• **Potongan Dokumen**:
■ ■ ■

Baca berita tanpa iklan. Gabung Kompas.com+

Pembuktian Terbalik Harta Pegawai Pajak

Kompas.com - 29/03/2010, 03:13 WIB

Jakarta, Kompas - Meski Gayus HP Tambunan, pegawai Direktorat Jenderal Pajak Kementerian Keuangan, yang terkait kasus makelar kasus di Kepolisian Negara Republik Indonesia diduga melarikan diri ke luar negeri, bukan berarti tak ada yang bisa dipetik dari kasus itu. Bahkan, belajar dari perkara Gayus, perlu dipikirkan pemeriksaan kekayaan dan pemberlakuan pembuktian terbalik untuk harta pegawai perpajakan dan penegak hukum lainnya.

Gayus, pegawai negeri sipil di Ditjen Pajak, yang baru bergolongan IIIA, setara dengan sarjana yang baru diangkat sebagai pegawai negeri, memiliki kekayaan yang melimpah. Bahkan, di rekeningnya, yang menjadi bukti adanya makelar kasus di Polri, sempat ada dana Rp 25 miliar.

■ ■ ■

• **Cuplikan Data**:

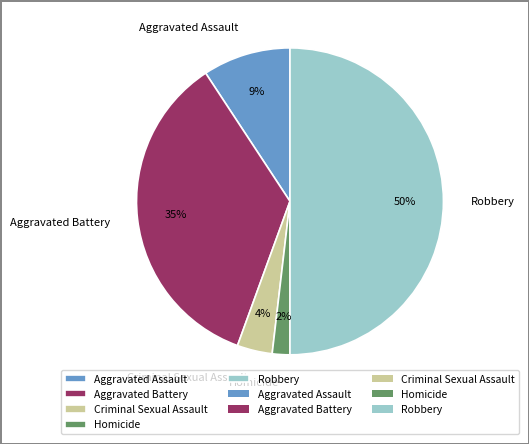

Is it true that Aggravated Assault is 9% of the pie?

True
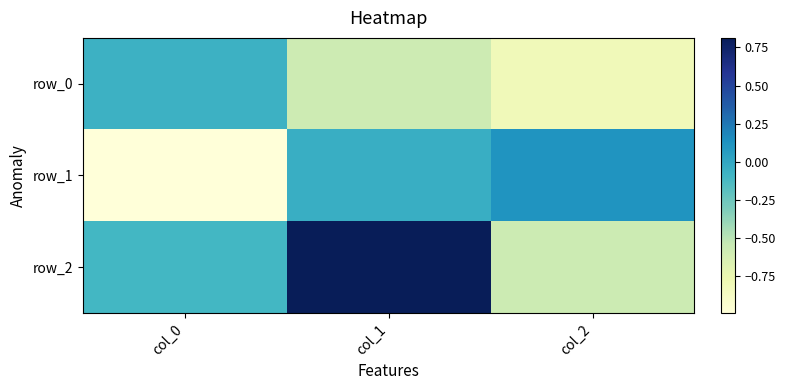

What is the difference between the maximum and minimum values in the row_2 series?

1.4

■ ■ ■

• **Tujuan Tugas**: Tulis ulang bagian berita tentang harta pegawai pajak yang dibuka dengan kata-kata "Kompas.com - 29/03/2010, 03:13" dan ditutup dengan "Rp 25 miliar.", dengan memperbarui "makelar kasus" menjadi "calo perkara".

• **Tanggapan Berikut**:
Kompas.com - 29/03/2010, 03:13 WIB

Jakarta, Kompas - Meski Gayus HP Tambunan, pegawai Direktorat Jenderal Pajak Kementerian Keuangan, yang terkait kasus calo perkara di Kepolisian Negara Republik Indonesia diduga melarikan diri ke luar negeri, bukan berarti tak ada yang bisa dipetik dari kasus itu. Bahkan, belajar dari perkara Gayus, perlu dipikirkan pemeriksaan kekayaan dan pemberlakuan pembuktian terbalik untuk harta pegawai perpajakan dan penegak hukum lainnya.

Gayus, pegawai negeri sipil di Ditjen Pajak, yang baru bergolongan IIIA, setara dengan sarjana yang baru diangkat sebagai pegawai negeri, memiliki kekayaan yang melimpah. Bahkan, di rekeningnya, yang menjadi bukti adanya calo perkara di Polri, sempat ada dana Rp 25 miliar.